**What the task asks**
Return the line containing "G02X198743000Y-142609000I-4000000J0D01*" and all lines after it exactly; stop at the end of the material.

▬▬▬▬▬▬▬▬▬▬

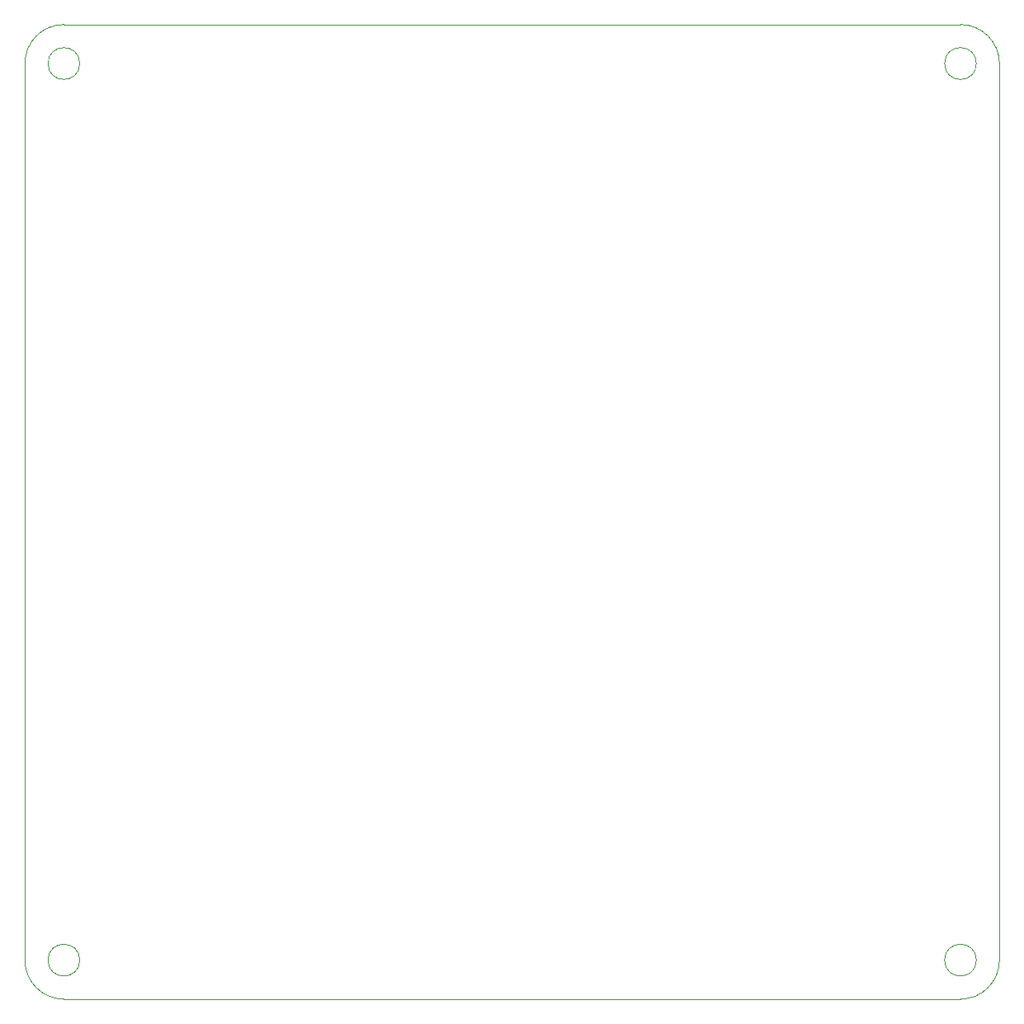
<source format=gbr>
G04 #@! TF.FileFunction,Profile,NP*
%FSLAX46Y46*%
G04 Gerber Fmt 4.6, Leading zero omitted, Abs format (unit mm)*
G04 Created by KiCad (PCBNEW 4.0.7) date 11/22/17 23:51:00*
%MOMM*%
%LPD*%
G01*
G04 APERTURE LIST*
%ADD10C,0.100000*%
G04 APERTURE END LIST*
D10*
X202743000Y-46609000D02*
X202743000Y-138609000D01*
X200374950Y-46609000D02*
G75*
G03X200374950Y-46609000I-1631950J0D01*
G01*
X200374950Y-138609000D02*
G75*
G03X200374950Y-138609000I-1631950J0D01*
G01*
X102743000Y-46609000D02*
G75*
G02X106743000Y-42609000I4000000J0D01*
G01*
X108374950Y-138609000D02*
G75*
G03X108374950Y-138609000I-1631950J0D01*
G01*
X108374950Y-46609000D02*
G75*
G03X108374950Y-46609000I-1631950J0D01*
G01*
X198743000Y-142609000D02*
X106743000Y-142609000D01*
X198743000Y-42609000D02*
X106743000Y-42609000D01*
X198743000Y-42609000D02*
G75*
G02X202743000Y-46609000I0J-4000000D01*
G01*
X106743000Y-142609000D02*
G75*
G02X102743000Y-138609000I0J4000000D01*
G01*
X202743000Y-138609000D02*
G75*
G02X198743000Y-142609000I-4000000J0D01*
G01*
X102743000Y-46609000D02*
X102743000Y-138609000D01*
M02*

</source>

▬▬▬▬▬▬▬▬▬▬

**Output**
G02X198743000Y-142609000I-4000000J0D01*
G01*
X102743000Y-46609000D02*
X102743000Y-138609000D01*
M02*

</source>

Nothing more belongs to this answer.